■ Required work
Some lines below hold "including". Pick them out and copy them.

[Start of Attachment]

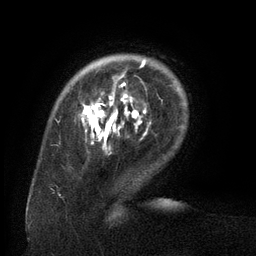
Breast MRI (dynamic contrast-enhanced), one axial slice. Position 23 of 134 along the scan axis. Cropped to one breast. Dynamic contrast-enhanced series, time point 2 of 6 at this slice position (early post-contrast). 3 T. TE 2.6 ms, TR 5.5 ms. 1.2 mm slice thickness. 256 × 256 image matrix, field of view 180 × 180 mm. Female patient.
Structures marked on this image (semi-automatically segmented with operator editing):
- enhancing-tissue mask used for the functional tumour volume (all voxels passing the contrast-enhancement thresholds inside the analysis volume; usually the tumour): bounding box <83,60,146,144> (left, top, right, bottom; pixels)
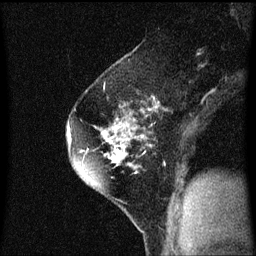
Breast MRI (dynamic contrast-enhanced), one sagittal slice; position 41 of 60 along the scan axis; dynamic contrast-enhanced series, image 2 of 3 at this slice position (ordered by acquisition); 1.5 T; TE 4.2 ms, TR 8.4 ms; 256 × 256 image matrix, field of view 200 × 200 mm. Patient: female, 60 years.
Annotated regions visible in this slice (semi-automatically segmented with operator editing):
- analysis volume of interest (the breast-tissue region the enhancement analysis was run in; not a lesion): bounding box [x1, y1, x2, y2] px = [66, 70, 145, 193]
- tumour enhancement mask (voxels above the 70 % enhancement threshold inside the analysis volume of interest): [68, 110, 143, 185]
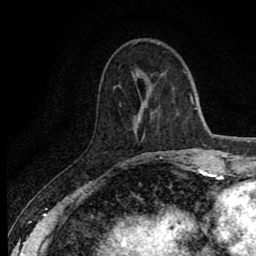
Breast MRI (dynamic contrast-enhanced), one axial slice. Slice 25 of 80 in the series (ordered by position). Cropped to one breast. Dynamic contrast-enhanced series, time point 2 of 8 at this slice position (early post-contrast). 1.5 T. TE 2.7 ms, TR 6.8 ms. 2 mm slice thickness. 256 × 256 image matrix, field of view 145 × 145 mm. Female patient.
Outlined on this slice (semi-automatic segmentation, software-assisted and operator-edited):
- enhancing-tissue mask used for the functional tumour volume (all voxels passing the contrast-enhancement thresholds inside the analysis volume; usually the tumour): bounding box <145,152,173,160> (left, top, right, bottom; pixels)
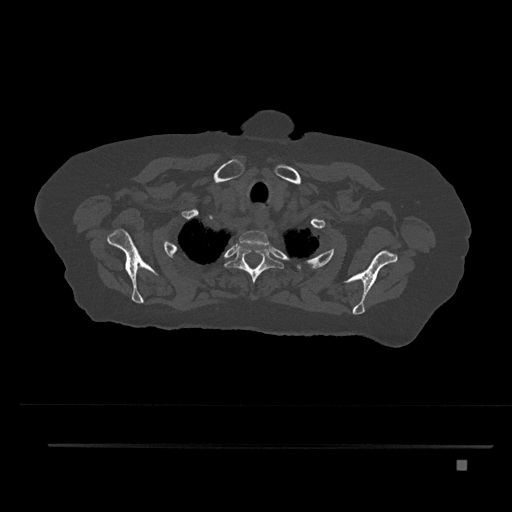
CT including the spine, one axial slice. Slice 675 of 797 in the series (ordered by position). Reconstruction kernel Br40s/3. 120 kVp. Bone window (W 1800 / L 400 HU). 0.5 mm slice thickness. 512 × 512 image matrix. Female patient, age 76 years. Case-level facts recorded for this patient, not image findings: primary cancer: lung; vertebrae with lytic lesions (as recorded): T11, L3.
Structures marked on this image (semi-automatically segmented with operator editing):
- T1 vertebra: bounding box (x1, y1, x2, y2) in pixels: (239, 230, 269, 247)
- T2 vertebra: (224, 244, 284, 298)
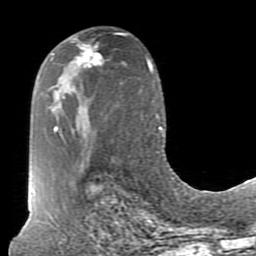
Breast MRI (dynamic contrast-enhanced), one axial slice; position 44 of 80 along the scan axis; cropped to one breast; dynamic contrast-enhanced series, time point 2 of 7 at this slice position (early post-contrast); 1.5 T; TE 2.6 ms, TR 5.9 ms; 2 mm slice thickness; 256 × 256 image matrix. Female patient.
Outlined on this slice (semi-automatically segmented with operator editing):
- enhancing-tissue mask used for the functional tumour volume (all voxels passing the contrast-enhancement thresholds inside the analysis volume; usually the tumour): bounding box (x1, y1, x2, y2) in pixels: (73, 38, 102, 68)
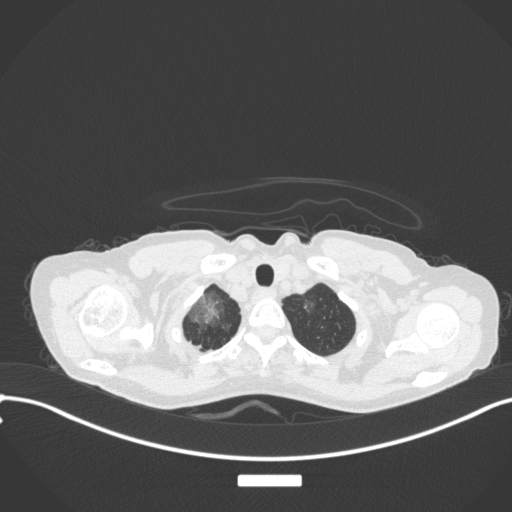
Chest CT, one axial slice. Slice 305 of 311 in the series (ordered by position). Reconstruction kernel B31f. 120 kVp. Lung window (W 1500 / L -600 HU). 1 mm slice thickness. 512 × 512 image matrix. Female patient, age 59 years. From the clinical record (not read from this slice): clinical TNM (as recorded): T3 N0 M0.
Annotated regions visible in this slice (rectangle marked by the reading radiologist):
- lung tumour (recorded histology: adenocarcinoma): bounding box <186,290,224,328> (left, top, right, bottom; pixels)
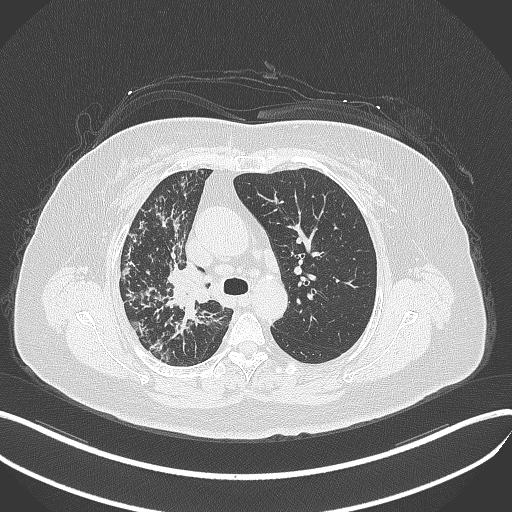
Chest CT, one axial slice. Slice 245 of 376 in the series (ordered by position). 120 kVp. Lung window (W 1500 / L -600 HU). 512 × 512 image matrix, field of view 400 × 400 mm. Female patient, age 60 years. Case-level facts recorded for this patient, not image findings: clinical TNM (as recorded): T1c N0 M0; histopathological grade: G1-G2.
Outlined on this slice (bounding box drawn by a radiologist):
- lung tumour (recorded histology: squamous cell carcinoma): bounding box [x1, y1, x2, y2] px = [167, 266, 213, 307]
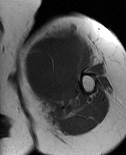
MRI of an extremity soft-tissue mass, one axial slice. Slice 54 of 86 in the series (ordered by position). MR volume resampled by the dataset authors to the PET/CT grid (not the native acquisition matrix). 3.27 mm slice thickness. 126 × 155 image matrix, field of view 123 × 151 mm. Female patient. Case-level facts recorded for this patient, not image findings: histological type: pleiomorphic leiomyosarcoma; grade: high; site of the primary tumour: left biceps.
Outlined on this slice (expert contour drawn on MRI and transferred to this co-registered scan by the dataset authors):
- gross tumour volume including surrounding oedema: bounding box <24,28,87,116> (left, top, right, bottom; pixels)
- gross tumour volume (mass): <24,29,83,102>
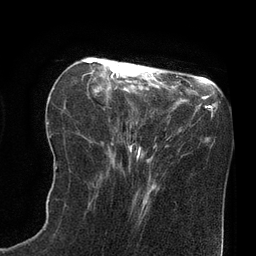
Breast MRI (dynamic contrast-enhanced), one axial slice; cropped to one breast; dynamic contrast-enhanced series, time point 2 of 8 at this slice position (early post-contrast); 3 T; TE 2.1 ms, TR 4.4 ms; 2 mm slice thickness; 256 × 256 image matrix. Female patient.
Outlined on this slice (semi-automatically segmented with operator editing):
- enhancing-tissue mask used for the functional tumour volume (all voxels passing the contrast-enhancement thresholds inside the analysis volume; usually the tumour): bounding box [x1, y1, x2, y2] px = [84, 59, 141, 156]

[End of Attachment]

■ Task answer
CT including the spine, one axial slice. Slice 675 of 797 in the series (ordered by position). Reconstruction kernel Br40s/3. 120 kVp. Bone window (W 1800 / L 400 HU). 0.5 mm slice thickness. 512 × 512 image matrix. Female patient, age 76 years. Case-level facts recorded for this patient, not image findings: primary cancer: lung; vertebrae with lytic lesions (as recorded): T11, L3.
- gross tumour volume including surrounding oedema: bounding box <24,28,87,116> (left, top, right, bottom; pixels)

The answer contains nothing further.